Wat is manuele therapie?

Wie op internet enige verduidelijking probeert te vinden over wat manuele therapie is, komt een mengelmoes aan gerelateerde begrippen tegen: manipulaties, mobilisaties, de zachte methode, de harde methode, de methode Marsman, de methode Van der Bijl, de methode Sickesz, etc. En dat is ook niet zo verwonderlijk want we hebben hier van doen met een overkoepelend begrip. De Stichting Opleiding Manuele Therapie (SOMT) schrijft op haar website: “Manuele therapie is een internationaal verzamelbegrip van diagnostische en therapeutische handelingen met als doel reversibele (omkeerbare, herstelbare) functiestoornissen aan het menselijk bewegingsapparaat vast te stellen en op te heffen.” De definitie van de Nederlandse Vereniging voor Manuele Therapie ligt ook nog iets toe over hoe dat gebeurt. “Manuele therapie is een vorm van onderzoek en behandeling van functiestoornissen van gewrichten, waarbij, na analyse van het individuele bewegingsapparaat, getracht wordt door het uitvoeren van specifieke mobilisaties en manipulaties aan botstukken, veranderde gewrichtsfuncties in de gewrichten van alle bewegingsketens van het menselijk lichaam te optimaliseren.” Vaak zijn het fysiotherapeuten die deze therapie uitvoeren (bij deze discipline is het een specialisatie), maar ook oefentherapeuten, chiropractors en osteopaten beoefenen vormen van manuele therapie.

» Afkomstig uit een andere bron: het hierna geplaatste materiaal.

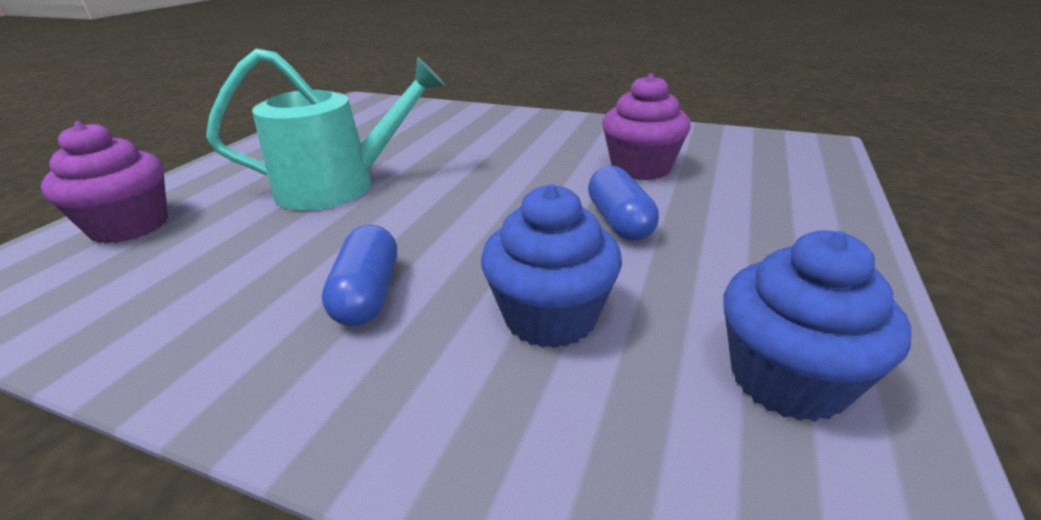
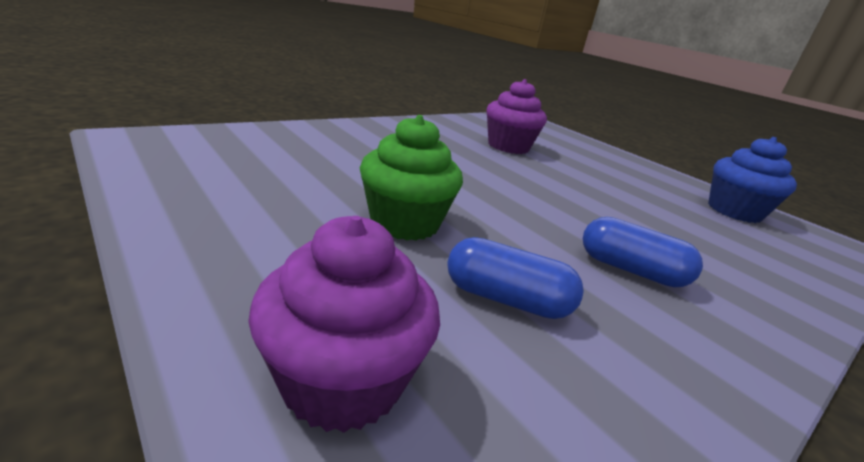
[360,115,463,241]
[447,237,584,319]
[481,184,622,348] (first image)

Daarnaast is er ook nog de aanverwante orthomanuele geneeskunde die beoefend wordt door orthomanueel artsen, eveneens met verschillende stromingen: de manipulatie (methode Eindhoven) of orthomanipulatie (methode Sickesz).

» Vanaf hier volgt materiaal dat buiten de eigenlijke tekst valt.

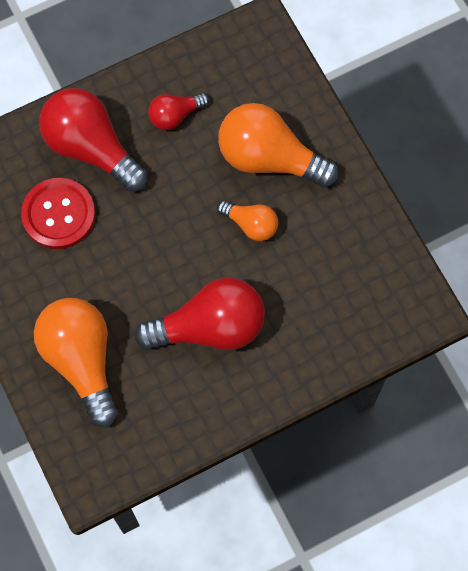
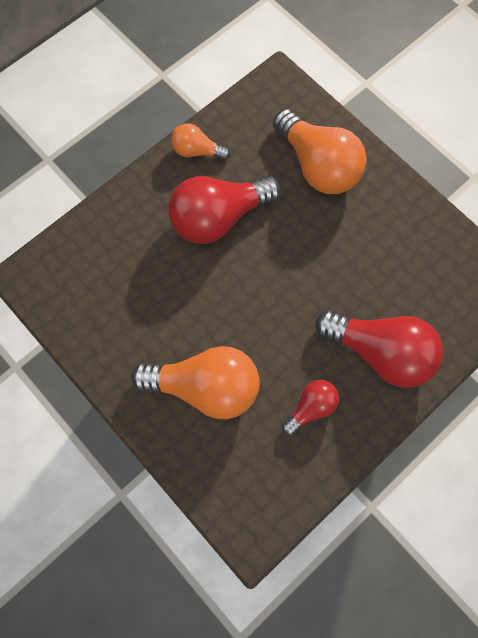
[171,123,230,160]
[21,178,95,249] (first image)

Manipulatie en mobilisatie

Waar de ene methode het gewricht buiten de fysiologische grenzen haalt, blijft de andere methode binnen die grenzen. De mate waarin dat gebeurt, is afhankelijk van de visie. Concentreren we ons op de visies die gehanteerd worden door de aanbieders van cursussen voor podotherapeuten dan leert de SMTU, volgens de methode Van der Bijl, alleen mobilisaties aan. Een mobilisatie is een beweging binnen de grenzen van het gewricht, die uitgevoerd wordt in de voorkeursrichting van het gewricht. SVS leert een diversiteit van manipulaties aan, ontleent van diverse disciplines, gecombineerd met zelf ontwikkelde technieken. Een manipulatie is een beweging in de eindstand, uitgevoerd met een gedoseerde snelheid in een korte impuls. Daarbij kan een knappend geluid optreden, als het gewricht buiten de fysiologische grens beweegt. Dit wordt gezien als een hardere methode.